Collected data
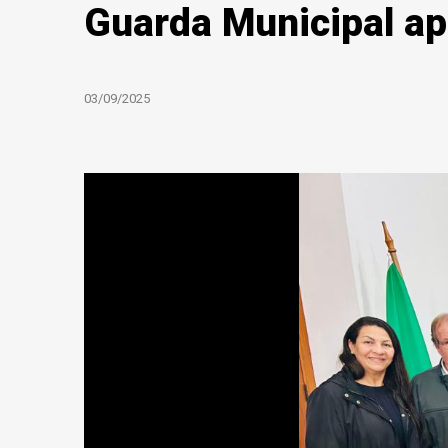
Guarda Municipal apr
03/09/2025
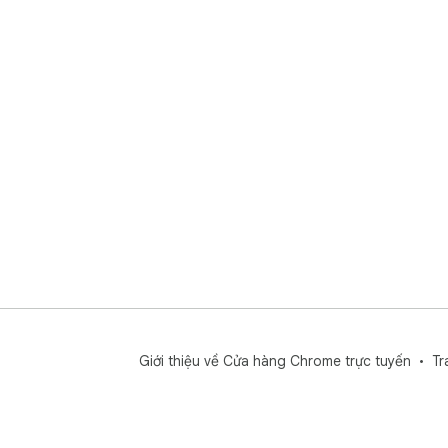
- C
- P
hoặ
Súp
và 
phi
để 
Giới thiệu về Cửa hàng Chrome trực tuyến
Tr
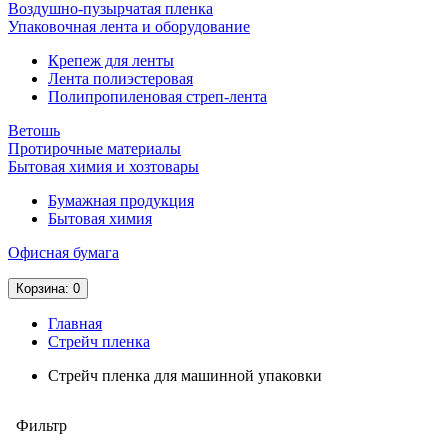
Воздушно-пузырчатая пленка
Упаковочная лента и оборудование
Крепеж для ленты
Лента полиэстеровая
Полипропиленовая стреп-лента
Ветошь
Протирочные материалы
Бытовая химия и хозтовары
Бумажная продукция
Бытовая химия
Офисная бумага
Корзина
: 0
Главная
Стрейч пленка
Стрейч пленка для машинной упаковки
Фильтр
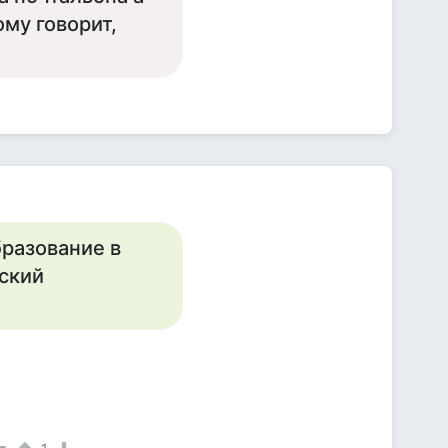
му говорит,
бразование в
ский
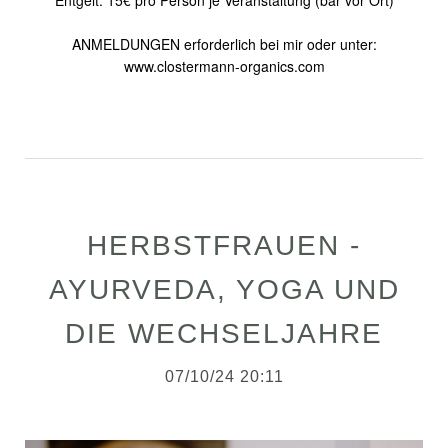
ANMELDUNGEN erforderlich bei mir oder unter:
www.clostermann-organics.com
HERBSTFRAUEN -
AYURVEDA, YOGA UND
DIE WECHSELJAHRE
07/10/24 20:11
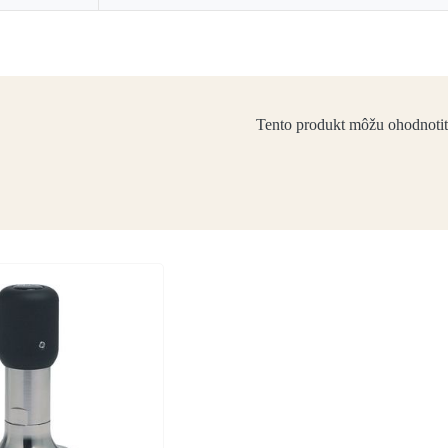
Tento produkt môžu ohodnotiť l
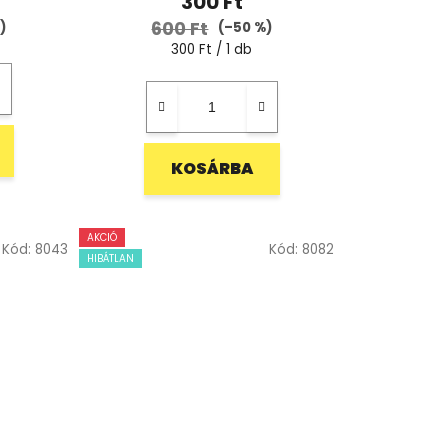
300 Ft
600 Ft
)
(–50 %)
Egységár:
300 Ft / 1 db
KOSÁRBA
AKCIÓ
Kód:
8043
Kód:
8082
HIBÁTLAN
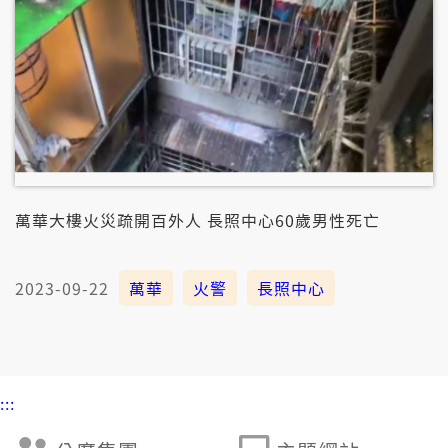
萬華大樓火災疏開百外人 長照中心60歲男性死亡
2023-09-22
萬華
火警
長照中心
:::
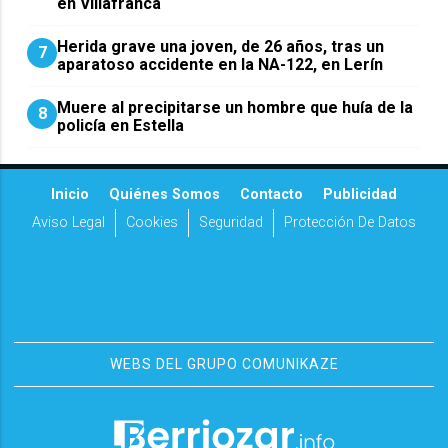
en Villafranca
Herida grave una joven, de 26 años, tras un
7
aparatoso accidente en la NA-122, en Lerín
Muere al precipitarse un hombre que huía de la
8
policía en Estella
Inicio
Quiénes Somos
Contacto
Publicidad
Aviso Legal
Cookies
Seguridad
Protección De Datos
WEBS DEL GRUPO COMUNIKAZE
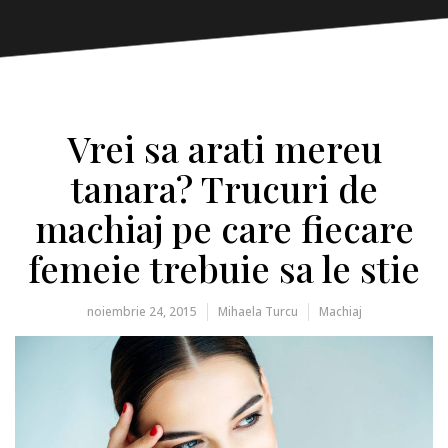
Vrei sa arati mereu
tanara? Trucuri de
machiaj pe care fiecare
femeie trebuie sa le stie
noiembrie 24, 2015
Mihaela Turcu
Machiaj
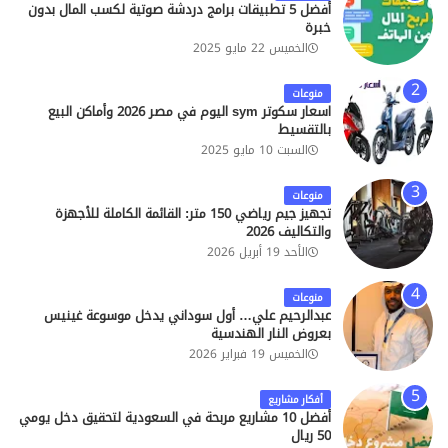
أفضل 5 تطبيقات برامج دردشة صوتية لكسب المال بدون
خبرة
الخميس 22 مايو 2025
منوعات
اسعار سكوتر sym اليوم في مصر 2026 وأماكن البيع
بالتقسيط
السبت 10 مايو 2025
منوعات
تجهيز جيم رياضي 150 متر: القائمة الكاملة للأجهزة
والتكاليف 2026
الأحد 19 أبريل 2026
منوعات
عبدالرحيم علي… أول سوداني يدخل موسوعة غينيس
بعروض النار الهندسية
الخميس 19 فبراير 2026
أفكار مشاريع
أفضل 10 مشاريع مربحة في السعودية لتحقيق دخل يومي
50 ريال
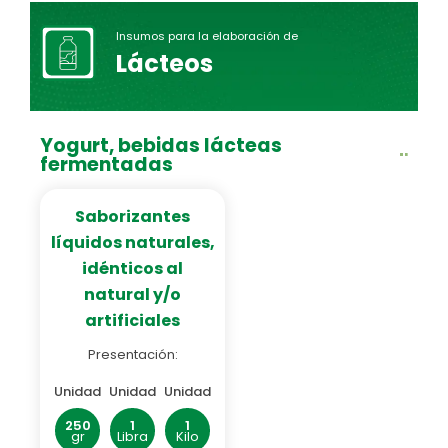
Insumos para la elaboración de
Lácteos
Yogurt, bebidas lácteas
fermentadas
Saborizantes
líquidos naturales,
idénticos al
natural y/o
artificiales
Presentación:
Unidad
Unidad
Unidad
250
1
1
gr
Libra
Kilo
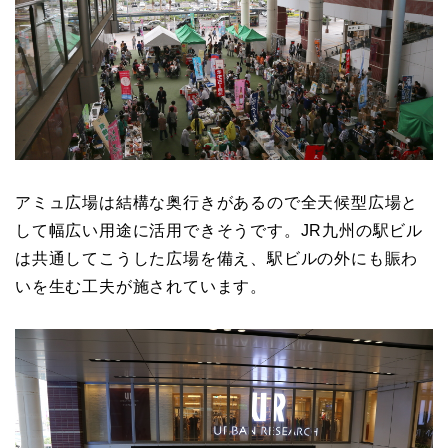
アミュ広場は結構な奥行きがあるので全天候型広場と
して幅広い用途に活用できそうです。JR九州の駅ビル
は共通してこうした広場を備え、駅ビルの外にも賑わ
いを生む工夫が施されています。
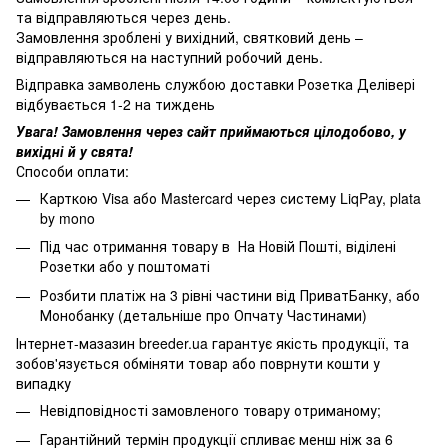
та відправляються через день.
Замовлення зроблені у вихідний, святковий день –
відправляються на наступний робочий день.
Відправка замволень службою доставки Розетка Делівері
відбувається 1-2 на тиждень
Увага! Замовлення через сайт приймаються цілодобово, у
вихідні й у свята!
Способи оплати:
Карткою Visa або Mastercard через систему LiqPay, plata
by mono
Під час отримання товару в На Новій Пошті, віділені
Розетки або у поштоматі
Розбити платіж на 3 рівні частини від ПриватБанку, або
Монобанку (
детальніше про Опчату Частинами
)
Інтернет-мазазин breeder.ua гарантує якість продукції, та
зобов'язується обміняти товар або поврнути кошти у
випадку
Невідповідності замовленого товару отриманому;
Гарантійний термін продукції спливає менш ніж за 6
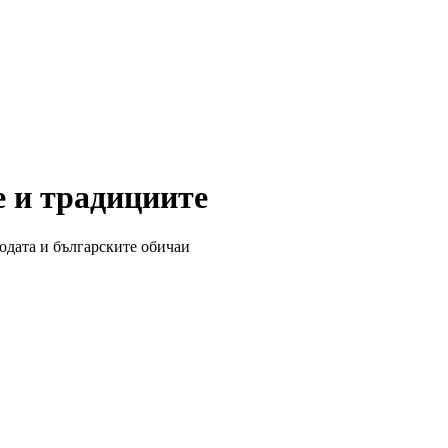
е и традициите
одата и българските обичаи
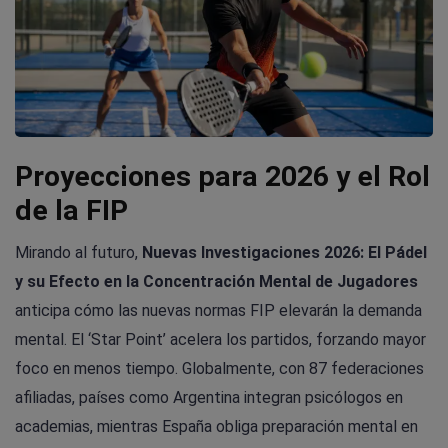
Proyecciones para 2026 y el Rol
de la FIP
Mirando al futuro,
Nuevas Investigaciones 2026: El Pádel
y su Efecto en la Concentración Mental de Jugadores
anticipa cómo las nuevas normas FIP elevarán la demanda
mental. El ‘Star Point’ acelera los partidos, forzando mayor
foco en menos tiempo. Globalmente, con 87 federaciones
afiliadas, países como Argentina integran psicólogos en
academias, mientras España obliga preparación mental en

§ Problem statement
Write out the records in full and exactly, omitting the pictures they hold.

§ Written solution
Guarda Municipal apr
03/09/2025
- C
- P
hoặ
Súp
và 
phi
để 
Giới thiệu về Cửa hàng Chrome trực tuyến
Tr
Воздушно-пузырчатая пленка
Упаковочная лента и оборудование
Крепеж для ленты
Лента полиэстеровая
Полипропиленовая стреп-лента
Ветошь
Протирочные материалы
Бытовая химия и хозтовары
Бумажная продукция
Бытовая химия
Офисная бумага
Корзина
: 0
Главная
Стрейч пленка
Стрейч пленка для машинной упаковки
Фильтр
му говорит,
бразование в
ский
ANMELDUNGEN erforderlich bei mir oder unter:
www.clostermann-organics.com
HERBSTFRAUEN -
AYURVEDA, YOGA UND
DIE WECHSELJAHRE
07/10/24 20:11
Tento produkt môžu ohodnotiť l
300 Ft
600 Ft
)
(–50 %)
Egységár:
300 Ft / 1 db
KOSÁRBA
AKCIÓ
Kód:
8043
Kód:
8082
HIBÁTLAN
萬華大樓火災疏開百外人 長照中心60歲男性死亡
2023-09-22
萬華
火警
長照中心
:::
en Villafranca
Herida grave una joven, de 26 años, tras un
7
aparatoso accidente en la NA-122, en Lerín
Muere al precipitarse un hombre que huía de la
8
policía en Estella
Inicio
Quiénes Somos
Contacto
Publicidad
Aviso Legal
Cookies
Seguridad
Protección De Datos
WEBS DEL GRUPO COMUNIKAZE
Vrei sa arati mereu
tanara? Trucuri de
machiaj pe care fiecare
femeie trebuie sa le stie
noiembrie 24, 2015
Mihaela Turcu
Machiaj
أفضل 5 تطبيقات برامج دردشة صوتية لكسب المال بدون
خبرة
الخميس 22 مايو 2025
منوعات
اسعار سكوتر sym اليوم في مصر 2026 وأماكن البيع
بالتقسيط
السبت 10 مايو 2025
منوعات
تجهيز جيم رياضي 150 متر: القائمة الكاملة للأجهزة
والتكاليف 2026
الأحد 19 أبريل 2026
منوعات
عبدالرحيم علي… أول سوداني يدخل موسوعة غينيس
بعروض النار الهندسية
الخميس 19 فبراير 2026
أفكار مشاريع
أفضل 10 مشاريع مربحة في السعودية لتحقيق دخل يومي
50 ريال
Insumos para la elaboración de
Lácteos
Yogurt, bebidas lácteas
fermentadas
Saborizantes
líquidos naturales,
idénticos al
natural y/o
artificiales
Presentación:
Unidad
Unidad
Unidad
250
1
1
gr
Libra
Kilo
アミュ広場は結構な奥行きがあるので全天候型広場と
して幅広い用途に活用できそうです。JR九州の駅ビル
は共通してこうした広場を備え、駅ビルの外にも賑わ
いを生む工夫が施されています。
та відправляються через день.
Замовлення зроблені у вихідний, святковий день –
відправляються на наступний робочий день.
Відправка замволень службою доставки Розетка Делівері
відбувається 1-2 на тиждень
Увага! Замовлення через сайт приймаються цілодобово, у
вихідні й у свята!
Способи оплати:
Карткою Visa або Mastercard через систему LiqPay, plata
by mono
Під час отримання товару в На Новій Пошті, віділені
Розетки або у поштоматі
Розбити платіж на 3 рівні частини від ПриватБанку, або
Монобанку (
детальніше про Опчату Частинами
)
Інтернет-мазазин breeder.ua гарантує якість продукції, та
зобов'язується обміняти товар або поврнути кошти у
випадку
Невідповідності замовленого товару отриманому;
Гарантійний термін продукції спливає менш ніж за 6
е и традициите
одата и българските обичаи
Proyecciones para 2026 y el Rol
de la FIP
Mirando al futuro,
Nuevas Investigaciones 2026: El Pádel
y su Efecto en la Concentración Mental de Jugadores
anticipa cómo las nuevas normas FIP elevarán la demanda
mental. El ‘Star Point’ acelera los partidos, forzando mayor
foco en menos tiempo. Globalmente, con 87 federaciones
afiliadas, países como Argentina integran psicólogos en
academias, mientras España obliga preparación mental en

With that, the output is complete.